Figureitout May 14, 2013 10:32 AM

@Ac2
–Interesting but you should’ve waited, the mod just reminded people to wait. This thread is about police state.

I had to take my belt off to pay for a speeding ticket people. My ticket wasn’t put into the system where I could remotely pay for it, maybe to force me to walk thru the Rape-i-scan. The police state needs to stop now b/c I don’t want to think what else I’m going to have to take off.

Figureitout May 14, 2013 10:47 AM

It’s probably too late though and we’re heading for even more dark times.

Nick P May 14, 2013 10:49 AM

@ AC2 and Figureitout

Gentlemen, there is an easier way to do this: just post in the most recent squid thread. Your post will show up in that thread and in the “new comments”/last100comments page. Many regular readers look at the new comment page instead of individual threads so they don’t miss a good story or contribution to an older article.

So, you either post off topic stuff in the old friday thread or wait for the new one. Your choice.

20th century mammal May 14, 2013 10:57 AM

A decade ago, the FBI was heavily lobbying Congress for a law to give it new wiretapping powers: a law known as CALEA.

Wasn’t CALEA two decades ago?

● Exercise description: Please list every commenter name shown as the author of a post in the comment thread, giving each name once. The rows after this thread aren't needed for the task.

● Information supplied:
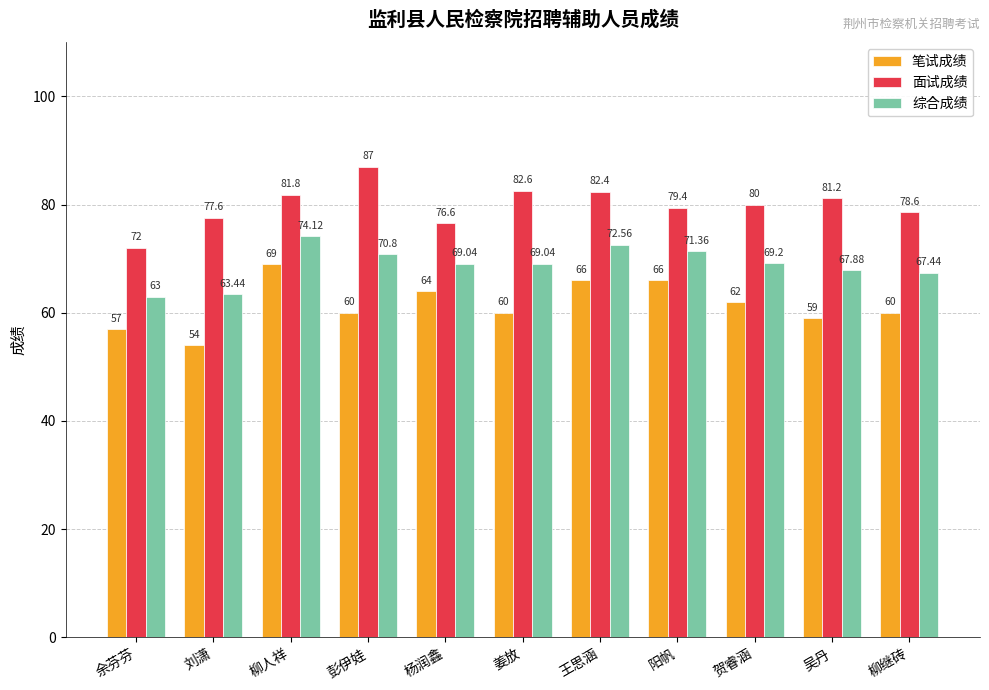

Rank the categories by 面试成绩 value from highest to lowest.

彭伊娃, 姜放, 王思涵, 柳人祥, 吴丹, 贺睿涵, 阳帆, 柳继砖, 刘潇, 杨润鑫, 余芬芬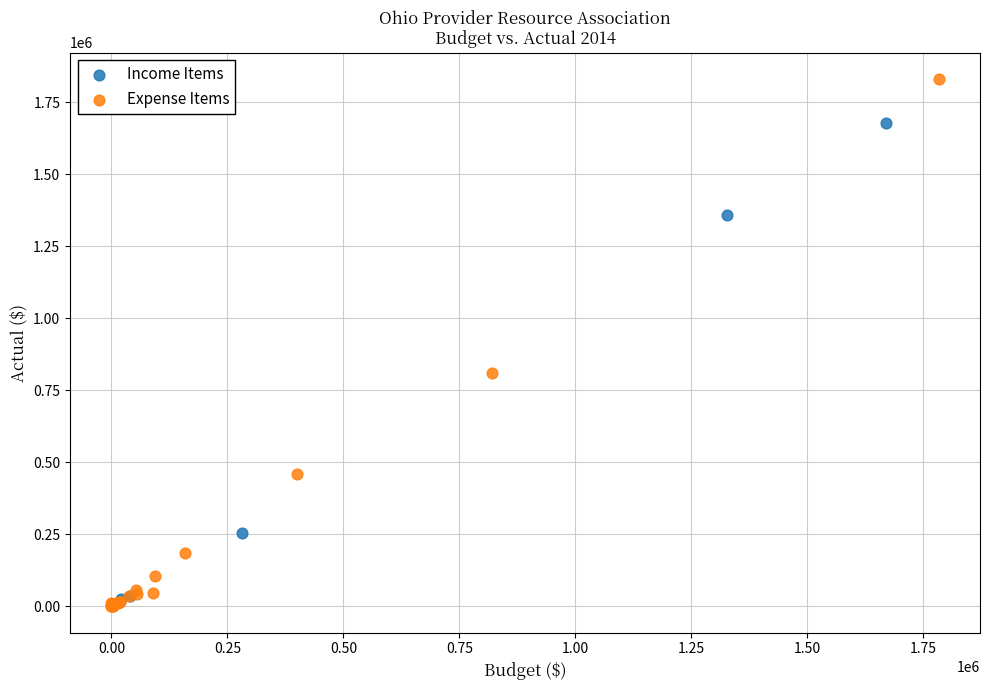

Which series has the largest Y range (max minus min)?

Expense Items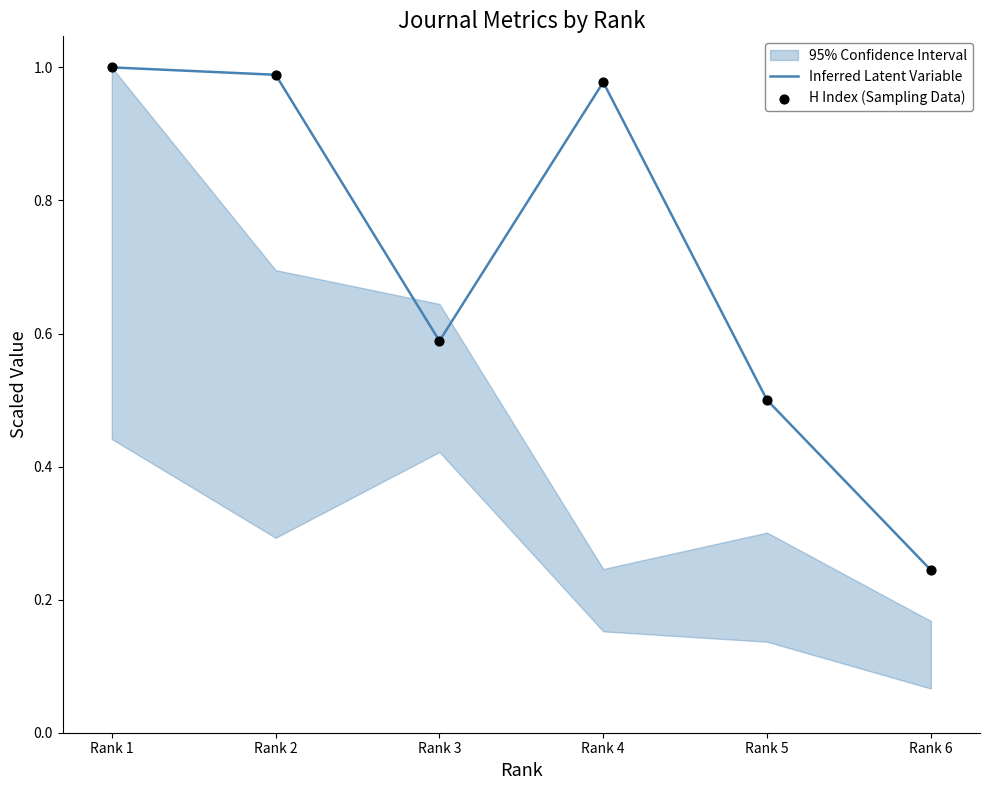

At which category is the sum across all series the highest?

Rank 1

● Output below:
Figureitout
Nick P
20th century mammal